Last Call Review of draft-ietf-nfsv4-rfc3530-migration-update-07
review-ietf-nfsv4-rfc3530-migration-update-07-genart-lc-davies-2016-01-18-00
| Request | Review of | draft-ietf-nfsv4-rfc3530-migration-update |
|---|---|---|
| Requested revision | No specific revision (document currently at 08) | |
| Type | IETF Last Call Review | |
| Team | General Area Review Team (Gen-ART) (genart) | |
| Deadline | 2016-01-18 | |
| Requested | 2016-01-07 | |
| Authors | David Noveck , Piyush Shivam , Chuck Lever , Bill Baker | |
| I-D last updated | 2016-10-06 (Latest revision 2016-02-02) | |
| Completed reviews |
Genart IETF Last Call review of -07
by Elwyn B. Davies
(diff)
Genart IETF Last Call review of -07 by Elwyn B. Davies (diff) Opsdir Telechat review of -07 by Victor Kuarsingh (diff) |
|
| Assignment | Reviewer | Elwyn B. Davies |
| State | Completed | |
| Request | IETF Last Call review on draft-ietf-nfsv4-rfc3530-migration-update by General Area Review Team (Gen-ART) Assigned | |
| Reviewed revision | 07 (document currently at 08) | |
| Result | Almost ready | |
| Completed | 2016-01-18 |
review-ietf-nfsv4-rfc3530-migration-update-07-genart-lc-davies-2016-01-18-00
I am the assigned Gen-ART reviewer for this draft. The General Area
Review Team (Gen-ART) reviews all IETF documents being processed
by the IESG for the IETF Chair. Please wait for direction from your
document shepherd or AD before posting a new version of the draft.
For more information, please see the FAQ at
<http://wiki.tools.ietf.org/area/gen/trac/wiki/GenArtfaq>
.
Document:
draft-ietf-nfsv4-rfc3530-migration-update-07.tx
Reviewer:
Elwyn Davies
Review Date:
2016/01/16
IETF LC End Date:
2016/01/18
IESG Telechat date: 2016/01/18
Summary:
Almost ready. There are a few minor issues and a considerable
number of nits that need attention. The text is extremely complex
and in some places the logic is not entirely clear. I would
encourage the authors to revisit the various usages of RFC 2119
language; a number of the instances, especially several of the
'SHOULDs', appear to refer to operational or administrative
decisions rather than matters that affect the protocol - and are
therefore not actionable by the receiving implementation. If
appropriate the language should be modified.
Major issues:
------------------
None
Minor issues:
------------------
Bits possibly not covered from RFC 7530:
---------------------------------------------------------
With respect to s4:
In s9.1.1, para 1 of RFC 7530 there is:
Breaking
the lease state amounts to the server removing all lock, share
reservation, and, where the server is not supporting the
CLAIM_DELEGATE_PREV claim type, all delegation state associated with
the same client with the same identity. For a discussion of
delegation state recovery, see
Section 10.2.1
.
There is nothing in the update about servers that don't support the
CLAIM_DELEGATE_PREV claim type. Should something be said about
this?
The general description of the distinction between open owners and
lock owners in para 2, 3 and 4 of s9.1.1 is lost if the new text is
taken as a true replacement of s9.1.1. This is undesirable.
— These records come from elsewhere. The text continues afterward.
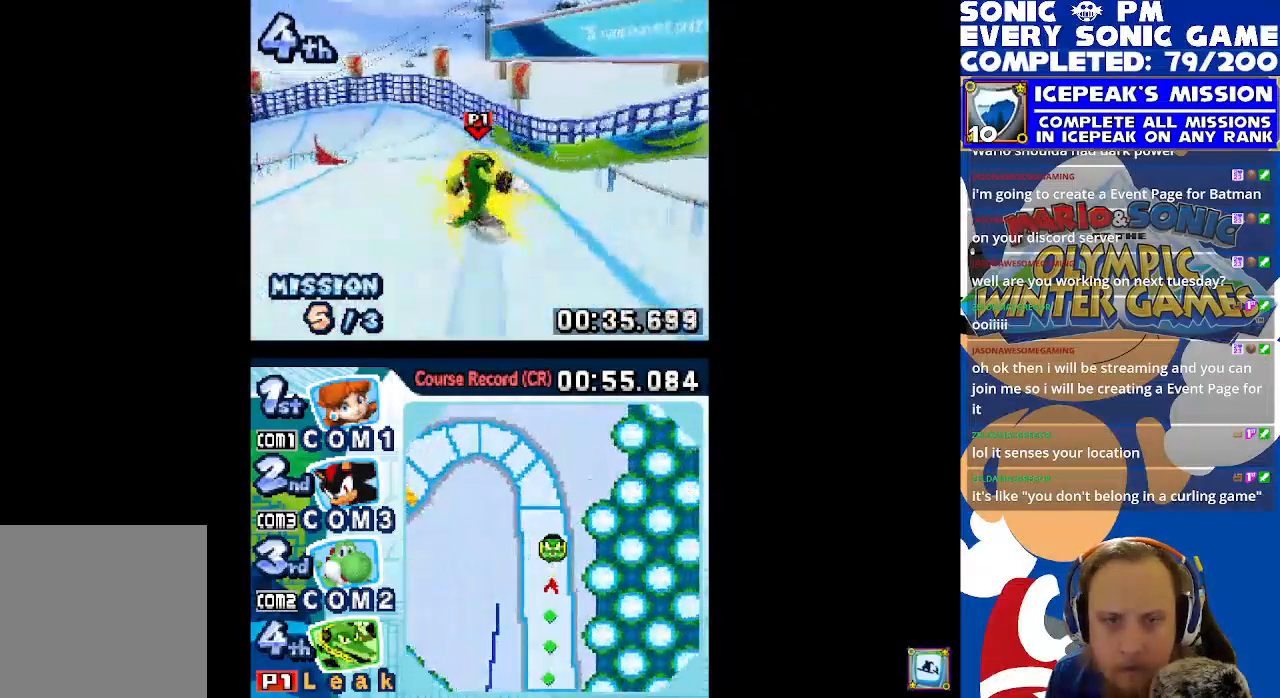
{"dt_ms": 1000, "buttons": ["X", "R1", "DPAD_LEFT"], "left_stick": "center"}
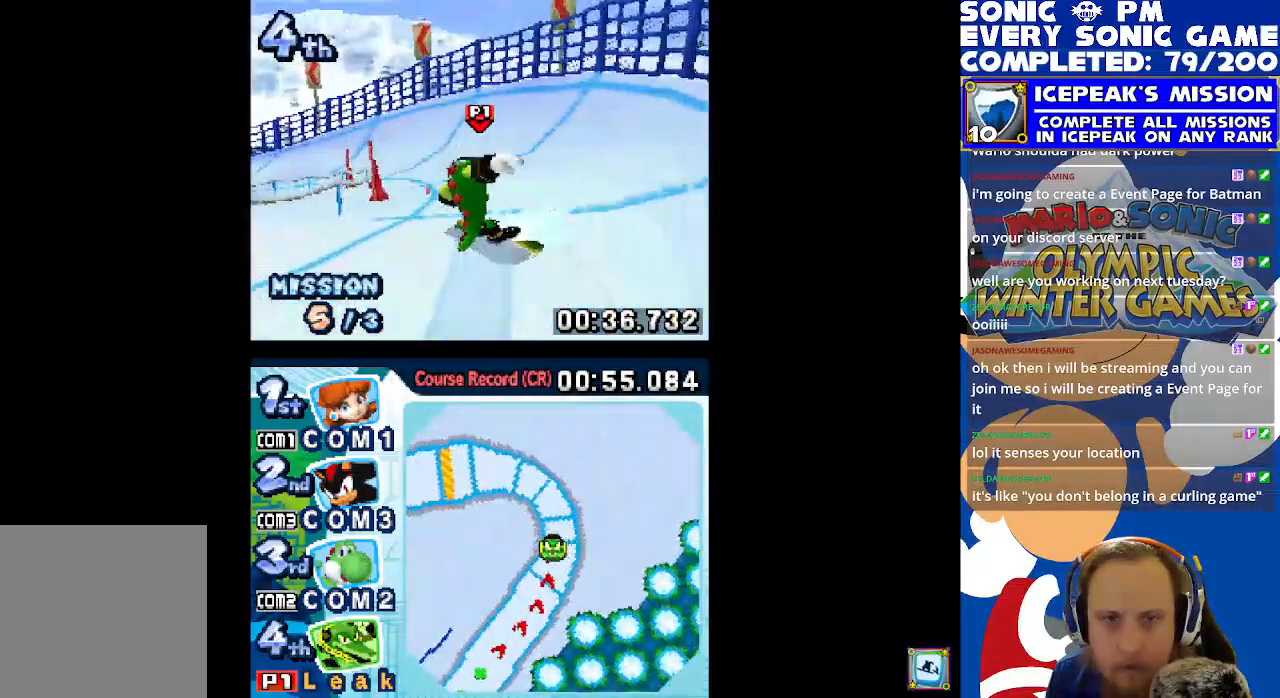
{"dt_ms": 500, "buttons": ["X", "R1", "DPAD_LEFT"], "left_stick": "center", "events": []}
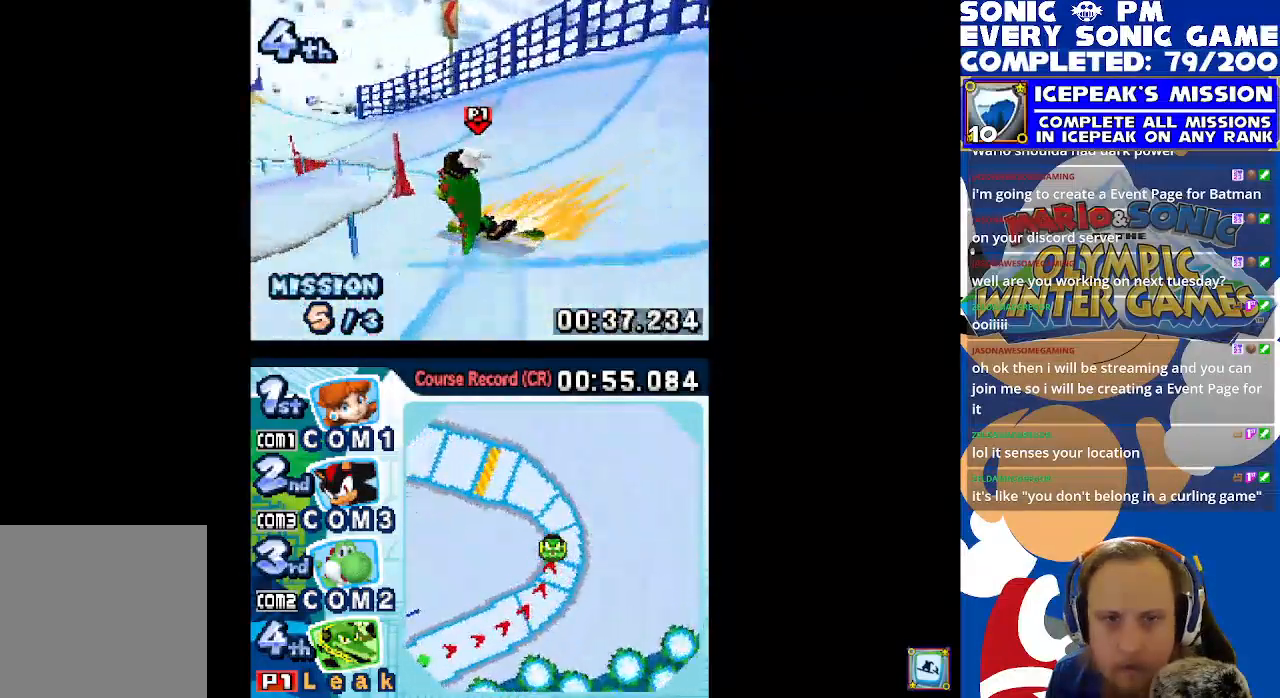
{"dt_ms": 1000, "buttons": ["X", "DPAD_LEFT"], "left_stick": "center"}
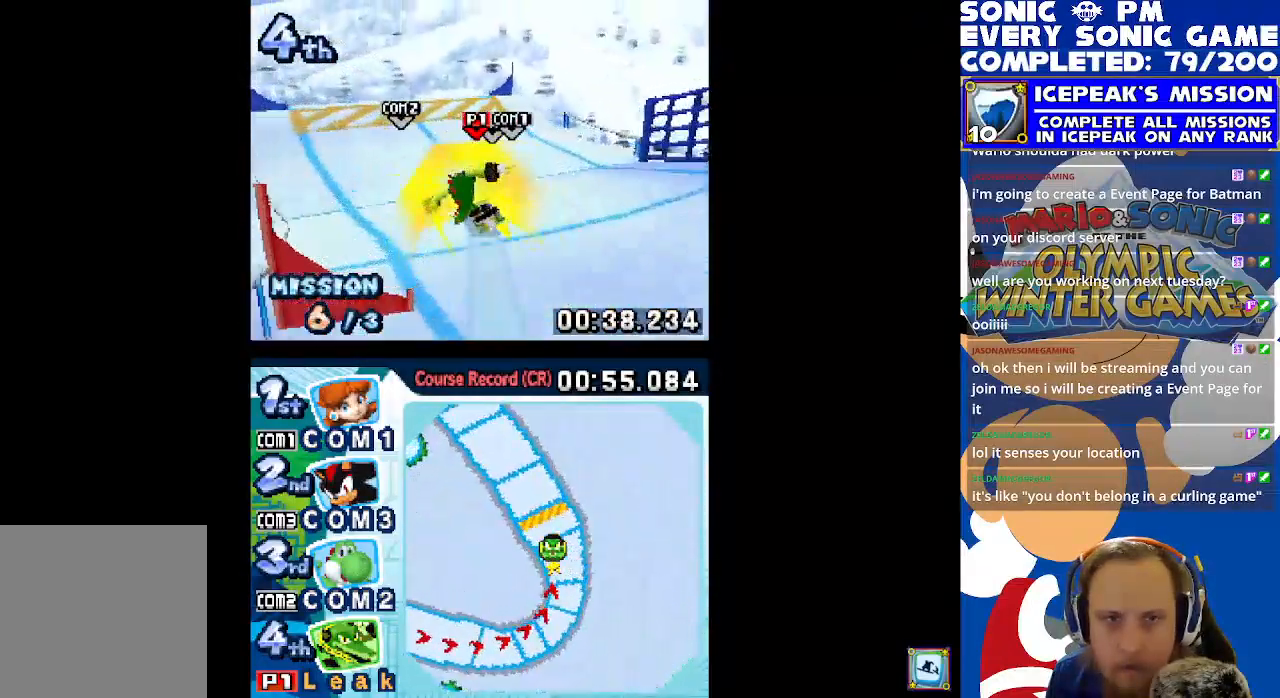
{"dt_ms": 500, "buttons": ["A", "X", "DPAD_LEFT"], "left_stick": "center", "events": [[450, "A", "down"]]}
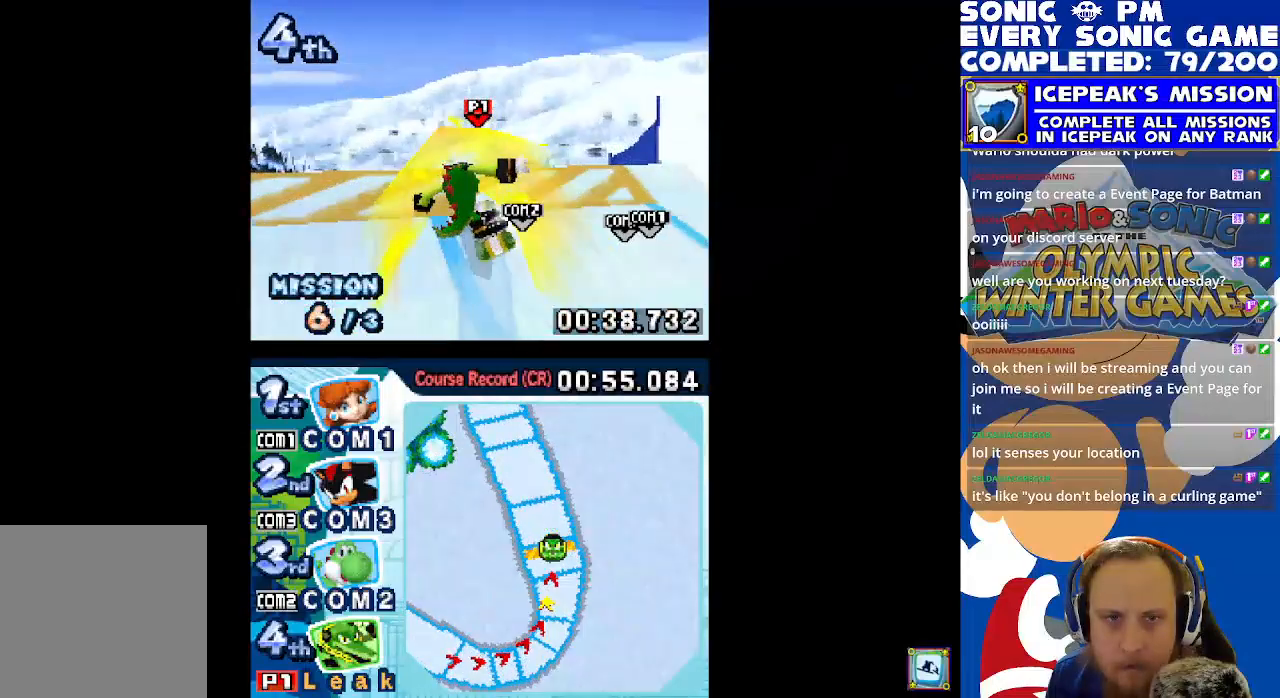
{"dt_ms": 500, "buttons": ["A", "X", "DPAD_LEFT"], "left_stick": "center", "events": []}
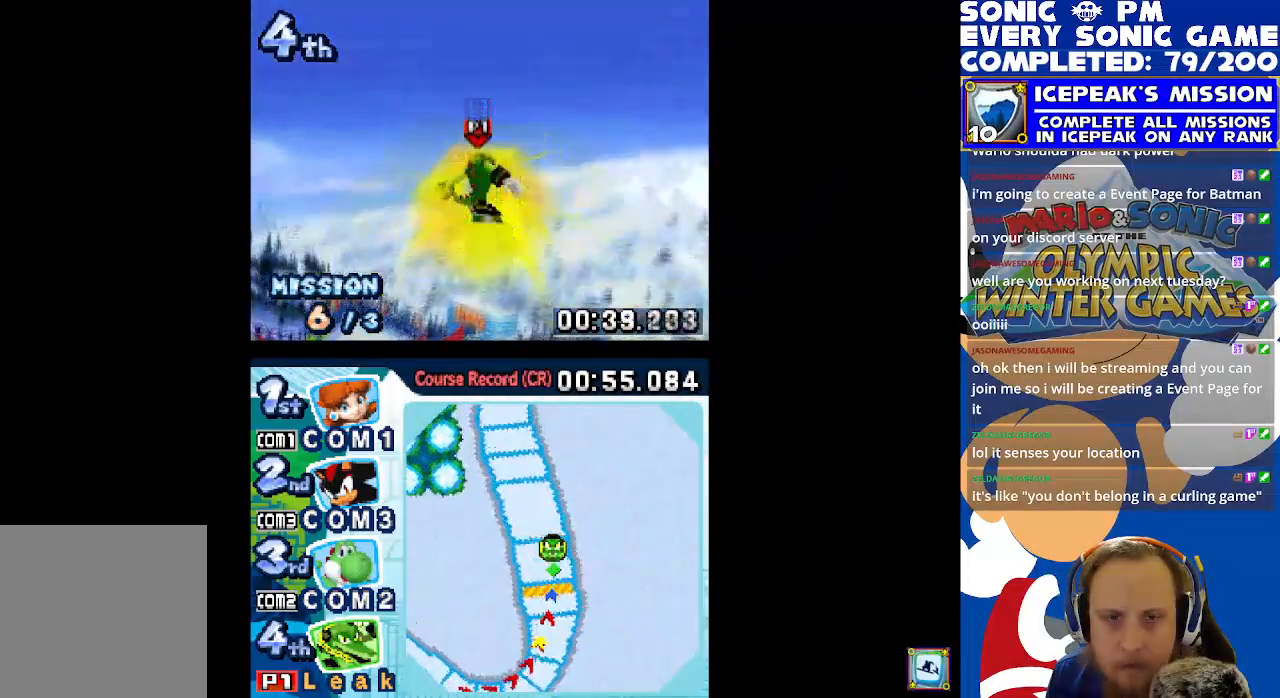
{"dt_ms": 500, "buttons": ["X", "DPAD_LEFT"], "left_stick": "center", "events": [[333, "A", "up"]]}
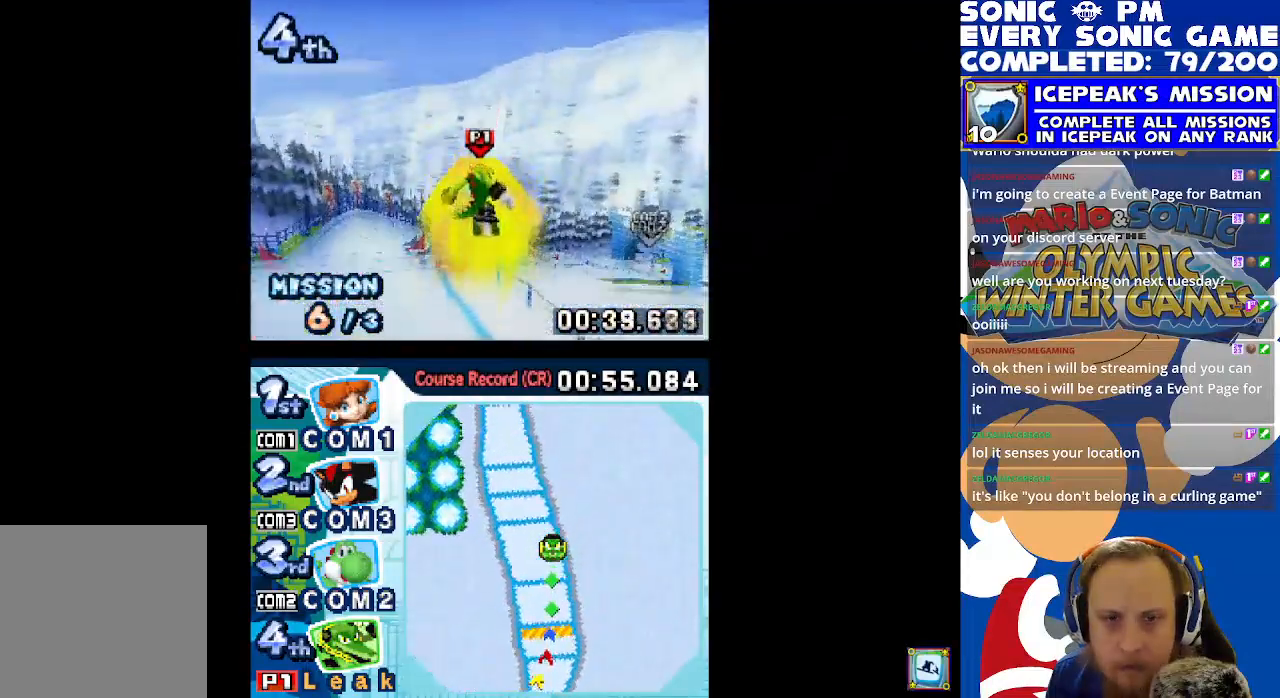
{"dt_ms": 500, "buttons": ["X", "DPAD_LEFT"], "left_stick": "center", "events": []}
------------------------------------------
Items in the text of this draft:
-----------------------------------------
s5.1.3: When a file system is migrated, the source server is queried
about the new location of the file system using
GETATTR(fs_locations). Since the file system involved has migrated,
the server no longer has a connection with the relevant file system
but still needs to respond to the GETATTR appropriately. Does there
need to be some discussion of how long the server needs to hang onto
information that will allow it to respond to these requests,
particularly since the suggested means of discovery uses an
arbitrary file from the file system. It is possible that I have
missed something or my understanding/memory of how fs_locations
works is faulty.
s7.4.5.1: It would be helpful to indicate the if-then structure of
the bullets by making current bullets 3 and 4 sub-bullets of bullet
2. Indeed, on second thoughts, it is not clear which 'if' (either
that in bullet 2 or bullet 3) the 'otherwise' in bullet 4 applies
to. Please make the logic clearer.
s7.5, bullet 1: Surely the decision as to whether privacy is needed
is an administrative/operational deployment decision? Transfer
integrity is vital and provision should be made for transfer privacy
to be possible if the installation requires it, but I can't see that
privacy needs to be ensured in all possible circumstances.
=======================
Nits/editorial comments:
-----------------------------------
General: s/e.g. /e.g., /g (5 instances); s/i.e. /i.e., /g (5
instances).
General (in s5): s/openowner/open-owner/g; s/lockowner/lock-owner/g
General: s/filesystem/file system/g (In line with usage in RFC
7530).
General: Lack of terminology section. There are a number of terms
that might be advantageously incorporated into a terminology section
- lock types, client id, stateid, incarnation verifier (and its
relation to reboots/'boot verifier'), server (address) trunking,
open owners, lock owners spring to mind.
s3 , para 6/s4.1, para 7: The terms 'client boot instance' and
(subsequently) 'boot verifier' are not used in RFC 7530. s9.1.1
uses the term 'client incarnation verifier' (and this term is
actually used in s4.1 , para 10 (second bullet after nfs_client_id4
data structure definition). I personally think is a more
descriptive term. I would be inclined to replace 'boot verifier'
with 'incarnation verifier' throughout, and provide a definition in
a terminology section (see above). This could also cover the case
where the incarnation verifier is changed because the structure is
destroyed rather then the client host rebooting (as noted in s4.6)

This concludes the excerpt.